» Work required:
Repeat word for word the part of the sweat duct carcinoma passage starting at "Photomicrograph showing invasive, well" and ending at "or metastatic disease.".

Left hand showing inflamed, thickened appearance with severe deformity.

Fig. 2.

Fig. 2.

Reconstruction done with a deltoid flap.

Fig. 3.

Fig. 3.

Photomicrograph showing invasive, well to moderately differentiated adenocarcinoma of the sweat ducts.

Fig. 4.

Fig. 4.

Photomicrograph showing well to moderately differentiated adenocarcinoma with perineural and tendon invasion.

Sections from the antecubital fossa revealed tendon sheath invasion and perineural invasion by the malignant syringoma. Surgical margin incision lines were free of malignancy, and axillary histological examination revealed metastatic adenocarcinoma in 3 of 14 nodes with multiple small nodules of extranodal tumor.

The patient had an uneventful recovery and received adjuvant chemotherapy, which consisted of 6 cycles of capecitabine and docetaxel, followed by radiotherapy to the axillary stump. A 2-year follow-up confirmed no progression of local or metastatic disease.

DISCUSSION

Syringomas are harmless sweat duct tumors, typically found clustered on eyelids and may be found in the armpits, umbilicus, or vulva. Primary sweat gland carcinomas are extremely rare tumors, which can be apocrine or eccrine in origin.

» Stored dataset items:
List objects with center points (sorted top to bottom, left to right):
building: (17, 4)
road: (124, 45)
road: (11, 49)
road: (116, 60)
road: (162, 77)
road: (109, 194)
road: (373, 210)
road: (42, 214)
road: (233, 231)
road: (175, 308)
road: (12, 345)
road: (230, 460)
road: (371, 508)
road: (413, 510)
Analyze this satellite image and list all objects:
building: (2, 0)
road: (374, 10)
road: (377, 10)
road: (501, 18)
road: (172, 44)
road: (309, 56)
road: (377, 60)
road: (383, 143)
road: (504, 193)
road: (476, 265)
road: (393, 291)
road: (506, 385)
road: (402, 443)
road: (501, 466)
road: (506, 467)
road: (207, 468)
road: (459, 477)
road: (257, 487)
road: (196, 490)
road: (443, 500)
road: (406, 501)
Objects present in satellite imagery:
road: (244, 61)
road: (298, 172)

...

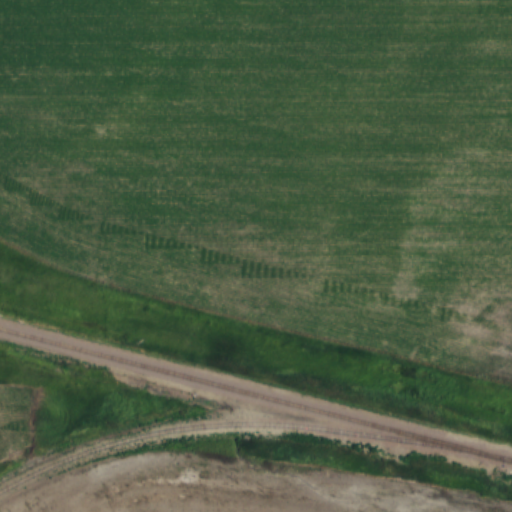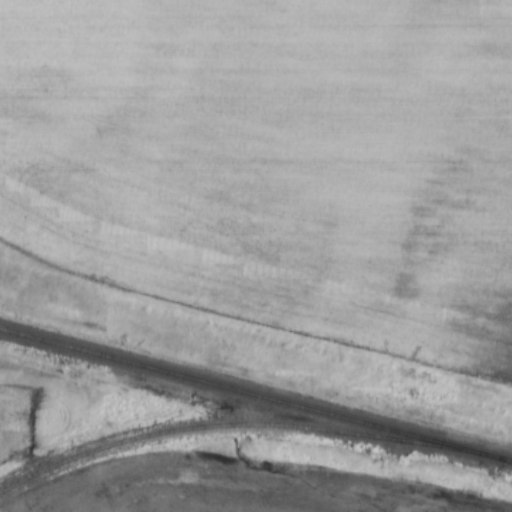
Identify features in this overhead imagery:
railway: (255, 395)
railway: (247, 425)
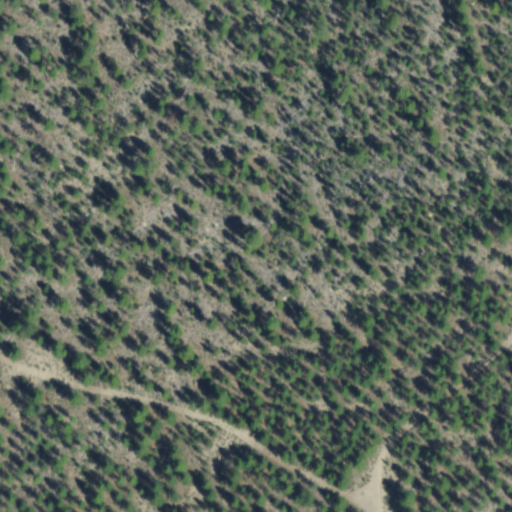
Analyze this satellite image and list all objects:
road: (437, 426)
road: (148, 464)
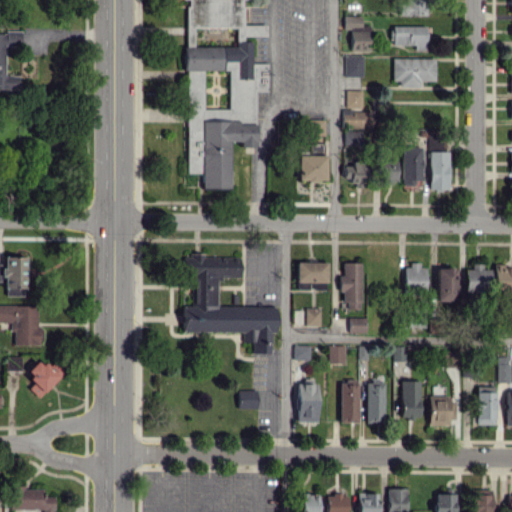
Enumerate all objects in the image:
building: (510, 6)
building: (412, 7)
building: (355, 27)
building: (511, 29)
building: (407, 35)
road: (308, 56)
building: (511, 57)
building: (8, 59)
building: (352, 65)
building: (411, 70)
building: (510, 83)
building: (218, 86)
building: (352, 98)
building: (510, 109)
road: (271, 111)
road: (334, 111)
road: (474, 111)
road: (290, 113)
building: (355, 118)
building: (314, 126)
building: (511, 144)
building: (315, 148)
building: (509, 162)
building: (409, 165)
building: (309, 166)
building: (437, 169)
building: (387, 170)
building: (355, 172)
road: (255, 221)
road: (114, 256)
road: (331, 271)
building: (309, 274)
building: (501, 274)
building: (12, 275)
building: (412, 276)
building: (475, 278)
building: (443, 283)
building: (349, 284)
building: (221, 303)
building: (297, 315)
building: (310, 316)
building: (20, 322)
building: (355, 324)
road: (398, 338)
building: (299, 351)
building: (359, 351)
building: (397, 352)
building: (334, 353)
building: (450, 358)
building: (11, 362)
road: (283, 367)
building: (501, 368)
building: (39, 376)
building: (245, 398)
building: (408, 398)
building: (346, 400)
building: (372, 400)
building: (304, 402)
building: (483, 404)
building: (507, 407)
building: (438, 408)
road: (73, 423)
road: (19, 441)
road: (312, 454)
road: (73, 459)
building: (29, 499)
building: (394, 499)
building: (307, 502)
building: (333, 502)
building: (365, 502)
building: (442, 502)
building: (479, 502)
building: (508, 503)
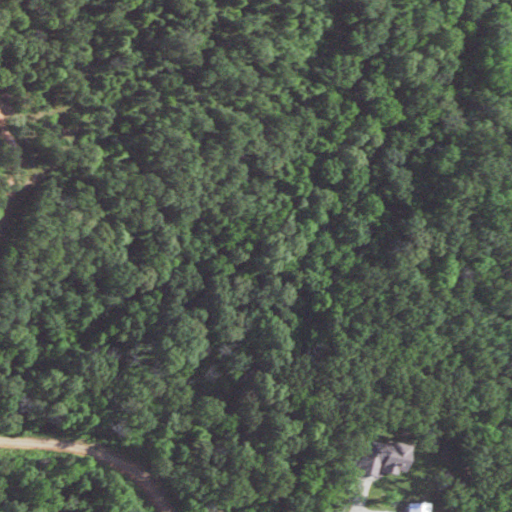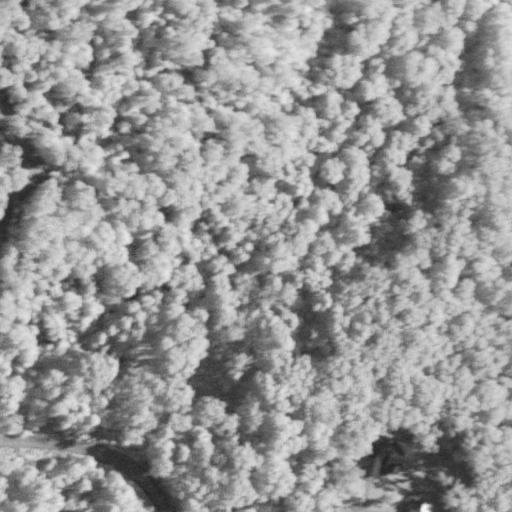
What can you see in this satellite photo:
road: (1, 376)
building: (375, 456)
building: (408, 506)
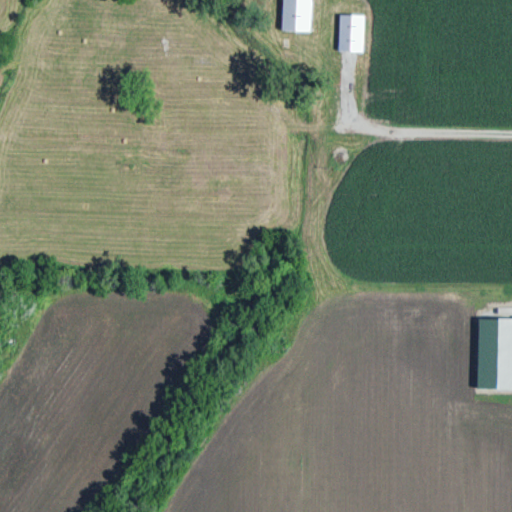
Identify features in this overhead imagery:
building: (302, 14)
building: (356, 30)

==

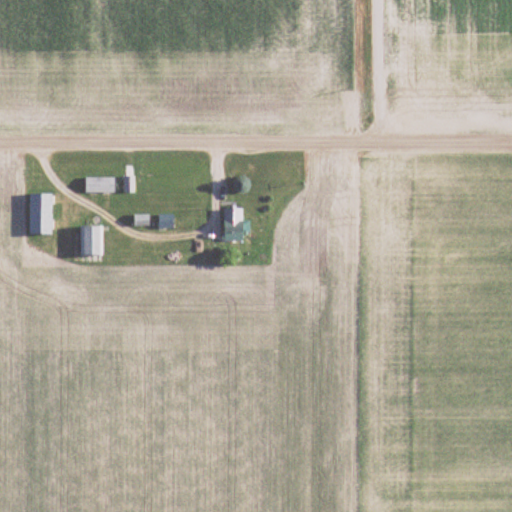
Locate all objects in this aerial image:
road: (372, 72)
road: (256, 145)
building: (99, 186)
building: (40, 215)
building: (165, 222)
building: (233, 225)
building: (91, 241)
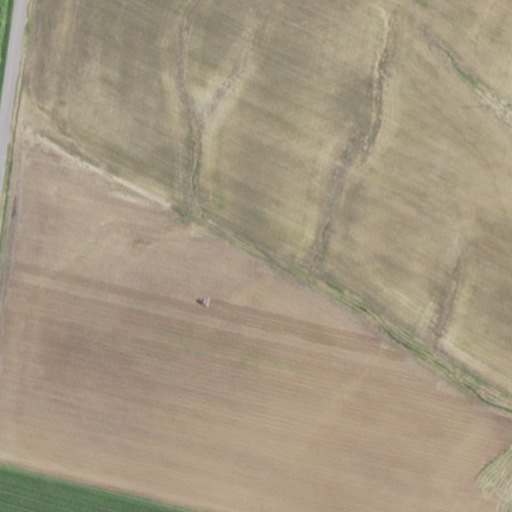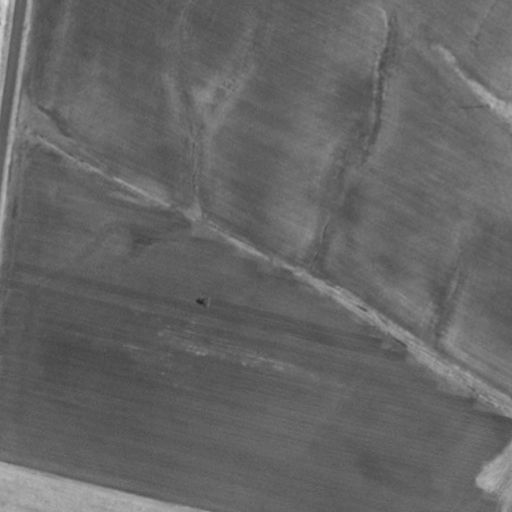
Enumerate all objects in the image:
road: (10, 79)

» Result of this task:
Photomicrograph showing invasive, well to moderately differentiated adenocarcinoma of the sweat ducts.

Fig. 4.

Fig. 4.

Photomicrograph showing well to moderately differentiated adenocarcinoma with perineural and tendon invasion.

Sections from the antecubital fossa revealed tendon sheath invasion and perineural invasion by the malignant syringoma. Surgical margin incision lines were free of malignancy, and axillary histological examination revealed metastatic adenocarcinoma in 3 of 14 nodes with multiple small nodules of extranodal tumor.

The patient had an uneventful recovery and received adjuvant chemotherapy, which consisted of 6 cycles of capecitabine and docetaxel, followed by radiotherapy to the axillary stump. A 2-year follow-up confirmed no progression of local or metastatic disease.